Another way to create a JTree is to directly pass it the root node. If you use this method, it creates a DefaultTreeModel of its own and wraps it around the node that you pass to its constructor. Here's a short example of that:
DefaultMutableTreeNode rootNode =
new DefaultMutableTreeNode();
DefaultMutableTreeNode apolloNode =
new DefaultMutableTreeNode("Apollo");
DefaultMutableTreeNode skylabNode =
new DefaultMutableTreeNode("Skylab");
rootNode.add(apolloNode);
rootnode.add(skylabNode);
JTree t = new JTree(rootNode);
If you look at the main method in the code extract shown above, you'll notice the following line after the tree was created:
t.expandRow(0);
This line uses the expandRow method to ensure that row 0 of the tree is expanded to display the children that the node on that row contains. In fact, this line is redundant in this example because the root node is expanded by default. You can force a node to be shown in an unexpanded state by calling the collapseRow method, which also requires the index of the row within the tree. We'll say more about the methods that can be used to expand and collapse parts of the tree later in this chapter.

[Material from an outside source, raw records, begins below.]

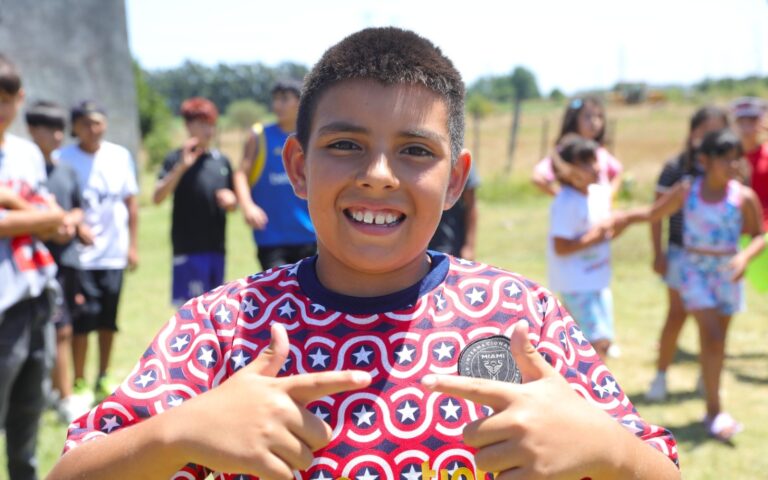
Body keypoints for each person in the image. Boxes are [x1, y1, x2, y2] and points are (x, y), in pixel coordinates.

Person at [49, 28, 679, 480]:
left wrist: (607, 450)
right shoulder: (222, 327)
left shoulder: (520, 318)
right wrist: (179, 432)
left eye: (416, 151)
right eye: (346, 145)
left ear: (456, 181)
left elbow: (659, 467)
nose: (379, 175)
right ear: (298, 167)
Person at [621, 128, 765, 441]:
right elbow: (654, 212)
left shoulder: (743, 197)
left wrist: (744, 259)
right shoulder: (687, 191)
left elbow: (759, 237)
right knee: (712, 336)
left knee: (717, 342)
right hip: (694, 273)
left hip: (727, 274)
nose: (732, 165)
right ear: (704, 160)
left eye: (736, 159)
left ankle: (712, 409)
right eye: (724, 159)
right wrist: (620, 219)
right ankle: (716, 411)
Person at [0, 54, 65, 480]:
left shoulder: (26, 154)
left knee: (29, 408)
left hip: (37, 294)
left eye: (5, 99)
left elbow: (54, 219)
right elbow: (50, 217)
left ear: (20, 98)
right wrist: (43, 217)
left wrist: (11, 203)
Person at [645, 106, 729, 402]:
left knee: (715, 322)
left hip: (718, 259)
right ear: (693, 133)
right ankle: (660, 375)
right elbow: (656, 214)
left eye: (717, 131)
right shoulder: (675, 168)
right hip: (681, 254)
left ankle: (708, 377)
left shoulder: (727, 169)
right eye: (706, 131)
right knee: (677, 314)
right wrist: (658, 253)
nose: (711, 137)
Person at [58, 100, 139, 404]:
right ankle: (78, 380)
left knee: (108, 320)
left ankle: (103, 377)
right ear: (75, 127)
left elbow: (131, 203)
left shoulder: (119, 156)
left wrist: (132, 245)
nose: (93, 129)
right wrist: (77, 227)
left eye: (98, 123)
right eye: (86, 124)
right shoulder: (64, 158)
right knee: (82, 321)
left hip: (113, 254)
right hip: (79, 257)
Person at [25, 100, 95, 423]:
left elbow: (78, 207)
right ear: (31, 130)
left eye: (59, 129)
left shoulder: (66, 170)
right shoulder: (25, 172)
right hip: (33, 265)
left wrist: (70, 222)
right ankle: (55, 395)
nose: (56, 135)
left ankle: (62, 395)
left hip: (66, 263)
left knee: (64, 329)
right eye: (47, 128)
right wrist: (51, 226)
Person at [546, 134, 626, 361]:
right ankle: (593, 384)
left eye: (595, 160)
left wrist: (618, 226)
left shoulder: (598, 194)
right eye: (587, 162)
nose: (597, 167)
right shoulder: (566, 203)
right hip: (577, 283)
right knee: (595, 344)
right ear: (568, 171)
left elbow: (605, 234)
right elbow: (561, 246)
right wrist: (595, 235)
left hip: (598, 280)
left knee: (600, 342)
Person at [153, 97, 237, 305]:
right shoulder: (175, 159)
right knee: (191, 313)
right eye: (202, 124)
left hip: (216, 248)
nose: (208, 130)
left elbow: (234, 202)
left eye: (211, 124)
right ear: (188, 125)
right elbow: (157, 197)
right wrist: (181, 167)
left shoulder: (221, 161)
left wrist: (231, 201)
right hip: (188, 249)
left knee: (215, 309)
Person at [233, 79, 316, 270]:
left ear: (301, 102)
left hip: (310, 234)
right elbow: (241, 175)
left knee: (308, 289)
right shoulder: (259, 136)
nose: (277, 105)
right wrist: (248, 206)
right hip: (271, 236)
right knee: (279, 287)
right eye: (275, 99)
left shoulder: (312, 136)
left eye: (284, 99)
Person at [531, 96, 623, 198]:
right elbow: (538, 177)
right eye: (587, 116)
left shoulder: (600, 151)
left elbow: (617, 172)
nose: (594, 121)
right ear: (574, 119)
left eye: (599, 116)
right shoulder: (565, 152)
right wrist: (562, 196)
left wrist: (609, 195)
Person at [731, 97, 768, 292]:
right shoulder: (727, 159)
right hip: (737, 234)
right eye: (742, 121)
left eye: (752, 120)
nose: (747, 127)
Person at [429, 163, 479, 259]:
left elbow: (471, 206)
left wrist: (469, 246)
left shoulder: (462, 163)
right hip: (424, 245)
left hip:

Apart from when you create it, the JTree control doesn't deal with nodes directly. Instead, you can address items in the tree and obtain information about them using either their TreePath or their row number. Let's look at the row number first. The row number refers to the number of the row on the screen at which the node in question appears. There is only one node ever on any row, so specifying the row identifies a node without any ambiguity. Furthermore, provided it's actually displayed, row 0 is always occupied by the root node. The problem with using row numbers is that the row numbers for all of the nodes apart from the root node change as nodes are opened or closed. When you start TreeExample1, the root node is on row 0, the "Apollo" node on row 1, and the "Skylab" node occupies row 2. However, if you click on the expansion icon for "Apollo," the "Skylab" node moves downward and, in this case, becomes row number 9, because the "Apollo" node opens to show seven child nodes, which will occupy rows 2 through 8. Because keeping track of row numbers is not very convenient, it is more usual to address the content of a tree using TreePath objects.